L’allumage a lieu, Monsieur Lewin prononce même les bénédictions comme lui montre sa fille sur son livre, et la soirée est merveilleuse. Même Madame Lewin se détend et raconte de belles histoires de foi et de piété sur le ghetto de Lodz.

Le lendemain, à l’heure de l’allumage, les Lewin, qui ont beaucoup apprécié l’allumage à la fenêtre, décident de laisser la ‘Hanoukia à sa place pour l’allumage ! Ils allument avec de très grandes bougies de cire, et ils vont se coucher alors que les flammes resplendissent encore en hauteur sur le chandelier.

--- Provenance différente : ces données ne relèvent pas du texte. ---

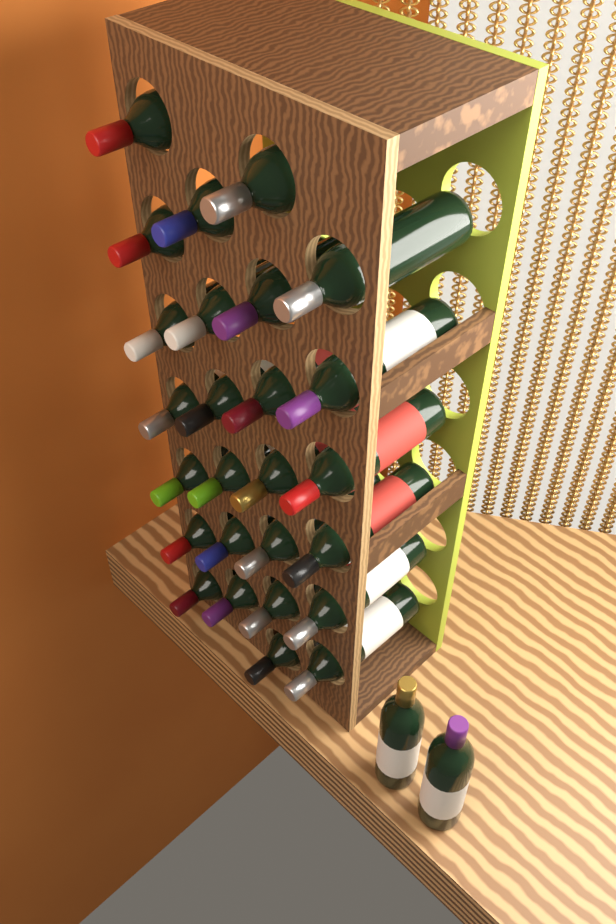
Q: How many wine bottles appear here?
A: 28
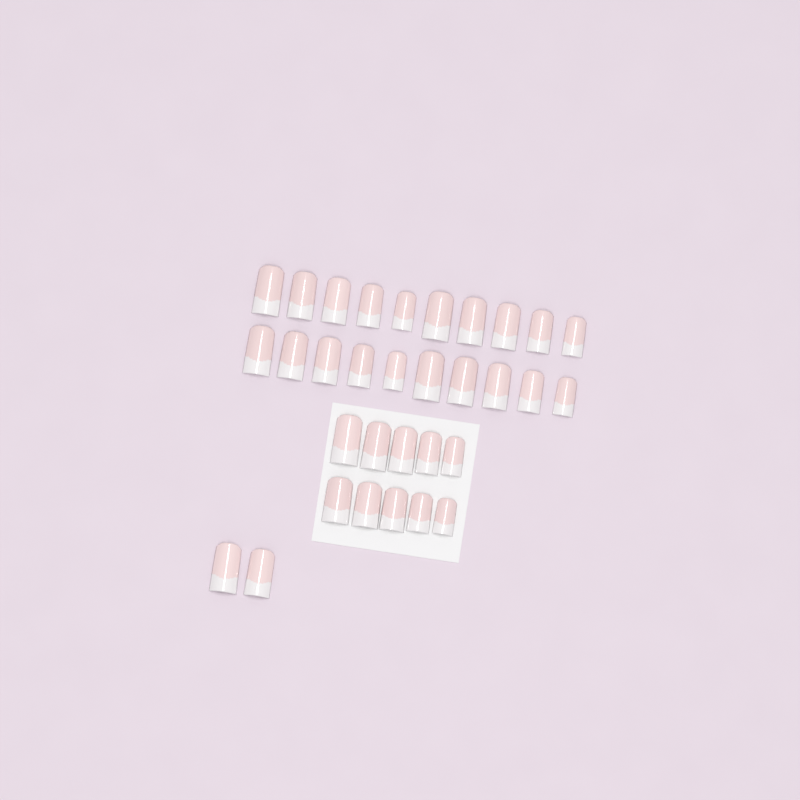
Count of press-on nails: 32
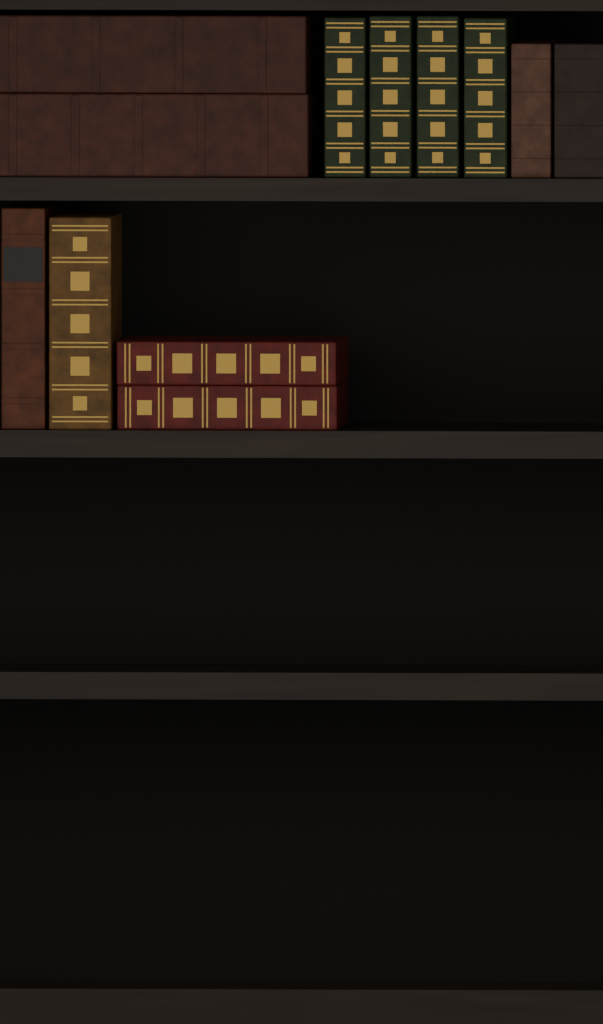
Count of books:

Le lendemain matin, on toque à la porte : “Milwaukee Police Department, ouvrez !” Monsieur Lewin ouvre la porte, et se trouve avec un officier de police face à lui. “Bonjour Monsieur, je viens au sujet du cambriolage. Pourriez-vous venir au commissariat pour déposer votre déclaration de vol le plus rapidement possible ? On en profitera pour remplir les formalités d’usage.” Monsieur Lewin est très étonné, il n’y a eu aucun cambriolage chez lui. “Désolé, monsieur l’agent, je n’ai pas besoin de venir au commissariat, il y a erreur, nous n’avons pas été cambriolés !” L’agent le regarde fixement, et il lui dit : ”C’est impossible Monsieur, vérifiez bien. Toutes les maisons du quartier ont été cambriolées, et une personne qui était chez elle a même été grièvement blessée !” Monsieur Lewin s’assoit, il est stupéfait, il propose à l’agent de police de vérifier qu’il n’y a pas eu d’infraction chez eux, et après un rapide tour d’horizon de la maison, il confirme à l’agent resté sur le pas de la porte : personne n’est entré, rien n’a été touché et rien n’a disparu !

L’agent s’excuse, puis il repart. Après quelques jours d’enquête, les cambrioleurs sont retrouvés. Et le déroulement des faits va bouleverser les Lewin. L’équipe de malfrats avait profité des fêtes de fin d’année et des départs en vacances pour voler le plus grand nombre de maisons possibles. Les voleurs étaient certains de ne trouver personne dans ce quartier, et ils ont effectivement pu commettre leurs méfaits tranquillement, malgré les quelques alarmes qui ont sonné et qu’ils ont rapidement mises hors service. Dans une maison, ils se sont trouvés en face d’une personne, qu’ils ont assommée avec une matraque et qu’ils ont solidement ligotée pour éviter qu’elle ne prévienne la police. Lorsqu’ils se sont préparés à entrer dans la maison des Lewin, ils ont vu sur le rebord de la fenêtre un grand chandelier avec des bougies allumées assez récemment, ils ont compris qu’il y avait quelqu’un dans cette maison, et ils ont renoncé à perpétrer ce nouveau cambriolage.

De cette merveilleuse histoire, nous pouvons retenir plusieurs enseignements : la force de la Téchouva de la fille des Lewin, et son mérite qui a amené une grande protection à ses parents, ainsi que la Mitsva de l’allumage des bougies de ‘Hanouka à la fenêtre comme l’exige la Halakha, qui a protégé la famille de tout mal. Madame Lewin croyait que cet allumage lui porterait préjudice, et cet allumage l’a en fait sauvée !

Les Pirké Avot nous l’enseignent : “Celui qui réalise une Mitsva s’acquiert un défenseur.” Et quel défenseur ! Du mérite d’une Mitsva, de l’observation d’un commandement, ne peut déboucher que du bien.